How does this proof about the the coloring of a Graph work? Could someone tell me how this Proof works (Statement $\chi(G)=\max \{\chi(B) : B \subset G\}$, especially what is the induction hypothesis and why is this proof working?
Does this proof only work on a  not connected Graph too?
I'm trying to learn something about graphs and coloring, but this kind of induction without the classic structure is new for me.
 A: The proof is made in two parts, first to  show $\max{\chi(B)}\leq\chi(G)$ and second to show there exists a graph colouring such that $\max{\chi(B)=\chi(G)}$, leaving the theorem.
The  first part is straightforward: a full graph colouring with more colours than those needed for its largest block can have the extra colours "culled" down to fit.

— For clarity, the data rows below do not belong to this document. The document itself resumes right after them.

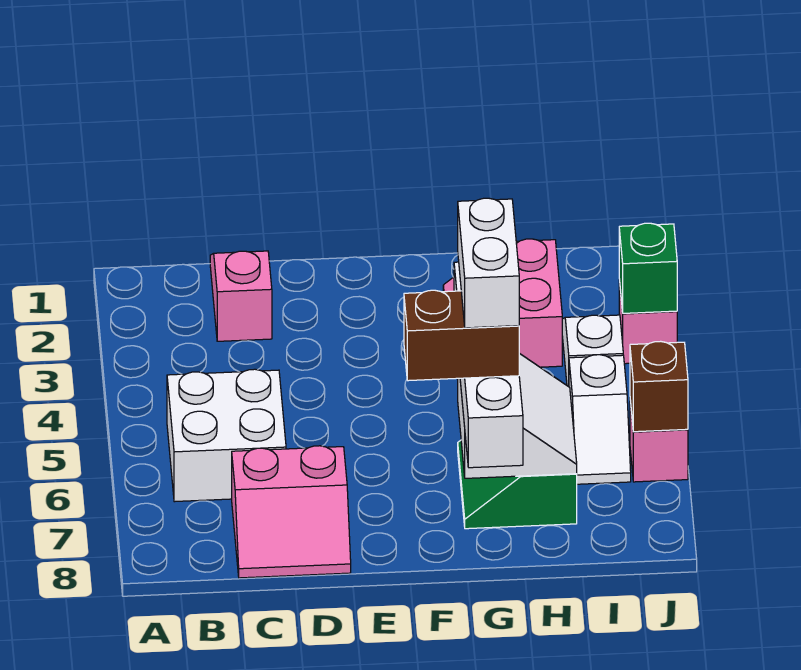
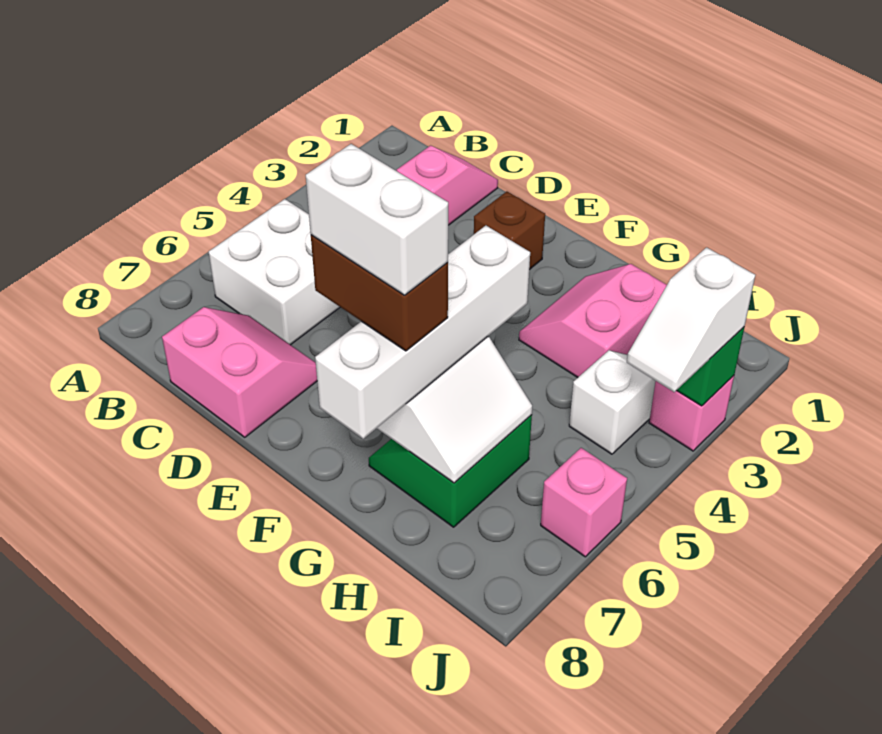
pink 2x2 slope [232,446,351,578] -> pink 2x2 slope turned to [162,307,317,437]
white 1x2 brick [458,198,519,328] -> white 1x2 brick turned to [306,144,448,295]
white 1x2 slope [569,355,631,484] -> white 1x2 slope moved to [627,247,755,392]
brown 1x1 brick [630,341,688,432] -> brown 1x1 brick moved to [474,191,545,270]

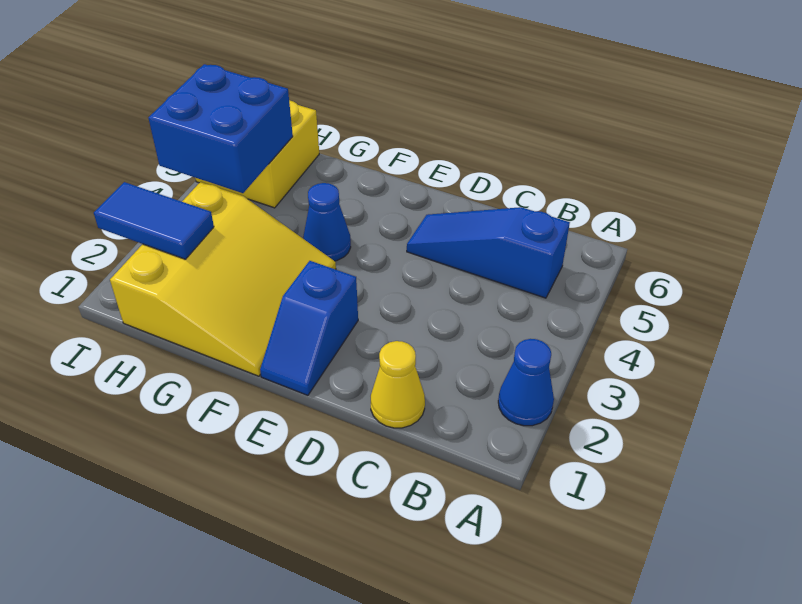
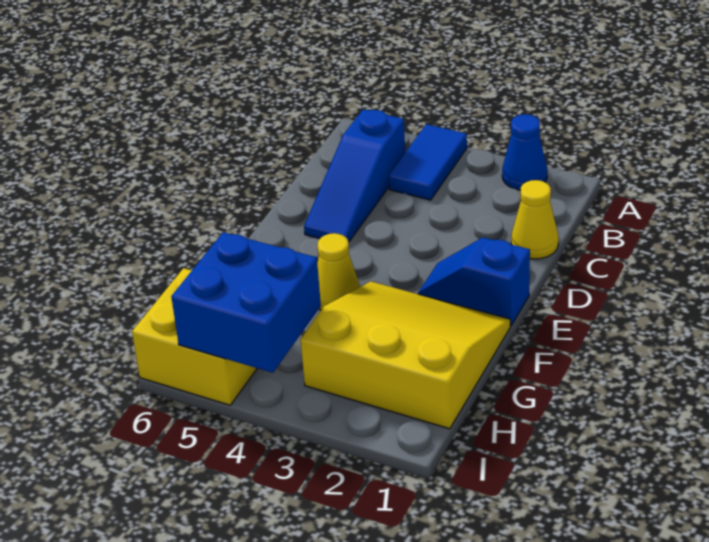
blue 1x2 slope [260,261,358,395] -> blue 1x2 slope turned to [418,237,530,326]
blue 1x1 cone [303,183,351,261] -> yellow 1x1 cone [317,233,360,310]
blue 1x2 tile [94,182,214,259] -> blue 1x2 tile moved to [389,124,467,200]

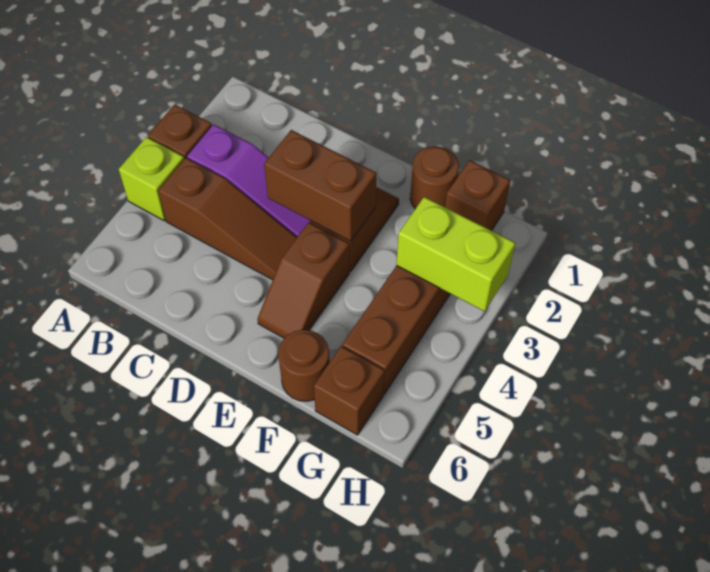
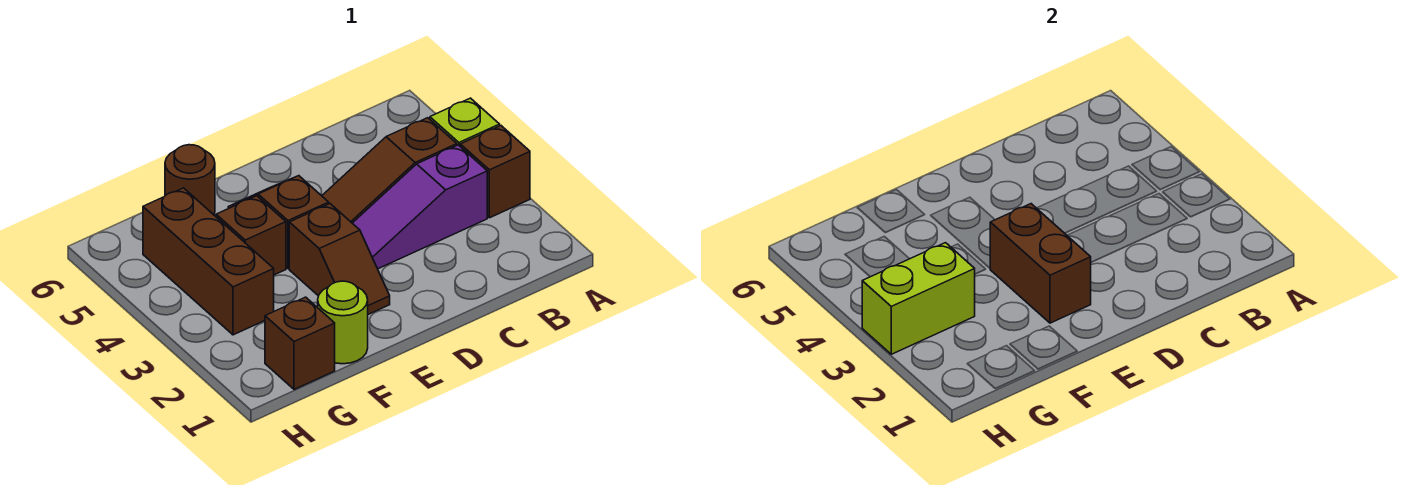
brown 1x2 brick [264,130,377,241] -> brown 1x2 brick turned to [990,204,1091,323]
brown 1x1 round brick [410,146,459,209] -> lime 1x1 round brick [318,281,368,364]
brown 1x1 brick [314,346,385,435] -> brown 1x1 brick moved to [216,196,286,275]

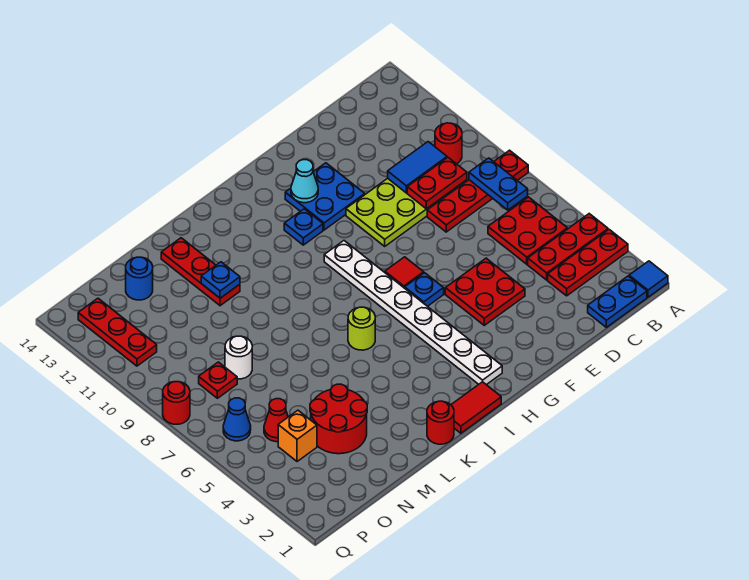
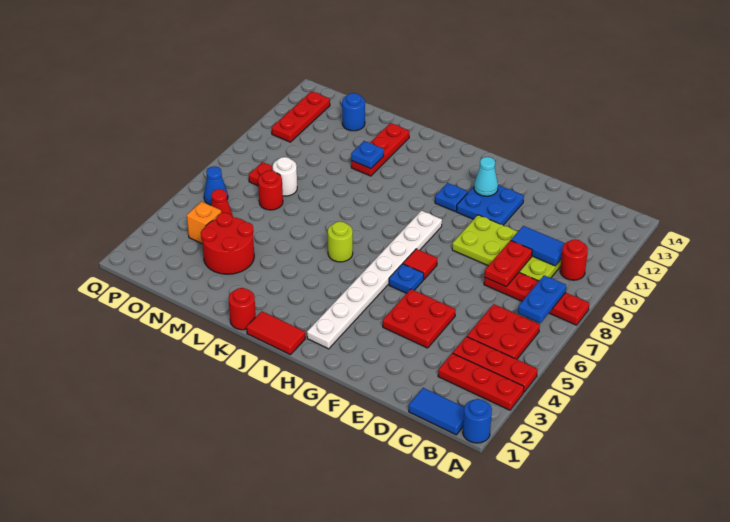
blue 1x1 tile [629,261,668,297] -> blue 1x1 round brick [463,399,492,443]
blue 1x2 plate [588,276,647,327] -> blue 1x2 tile [409,388,464,435]
red 1x2 plate [407,158,467,209] -> red 1x2 plate turned to [485,240,532,287]
red 1x1 round brick [163,382,190,424] -> red 1x1 round brick moved to [258,171,283,210]

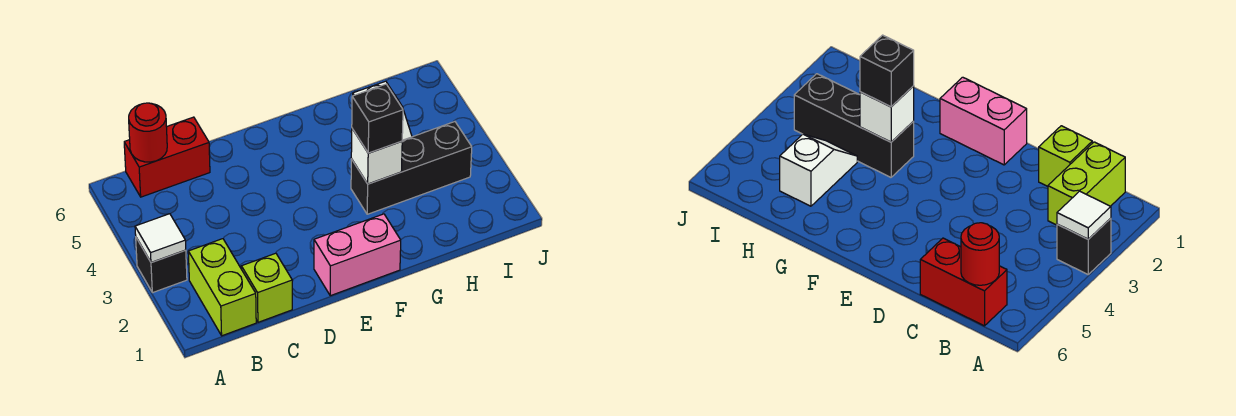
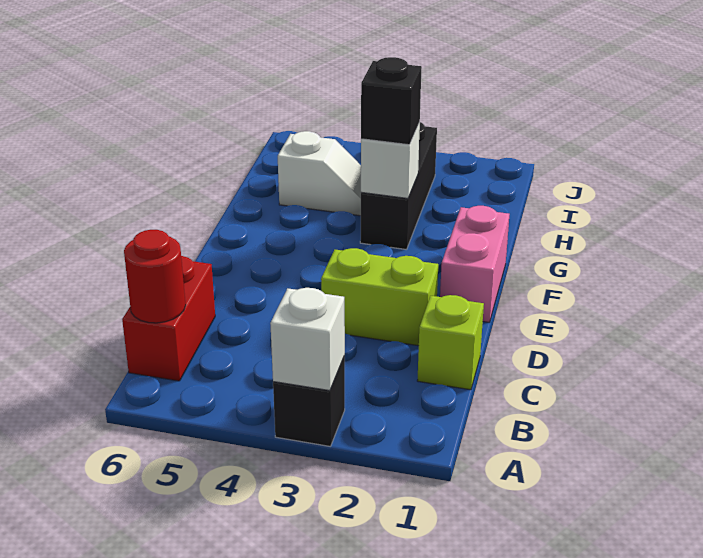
white 1x1 tile [135,214,186,263] -> white 1x1 brick [270,288,345,391]
lime 1x2 brick [188,239,256,336] -> lime 1x2 brick moved to [321,248,438,346]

The second part is done by induction. The base case is the trivial case of a graph with one block (result by definition).
It is then shown, if you start with a graph with multiple blocks where the property holds, you can reduce the number of blocks by one to get another graph where the property holds.
If you then "fiddle" with the colours of the reduced graph, you can add back the block you removed, getting back the original graph, now with a colouring where the property holds.
Since this applies inductively, you could theoretically work "back down to" the trivial case, and then rebuild the original graph, to get a colouring that does what you want.
Note that the proof is existential, not constructive, so it only shows that you can, not how you can.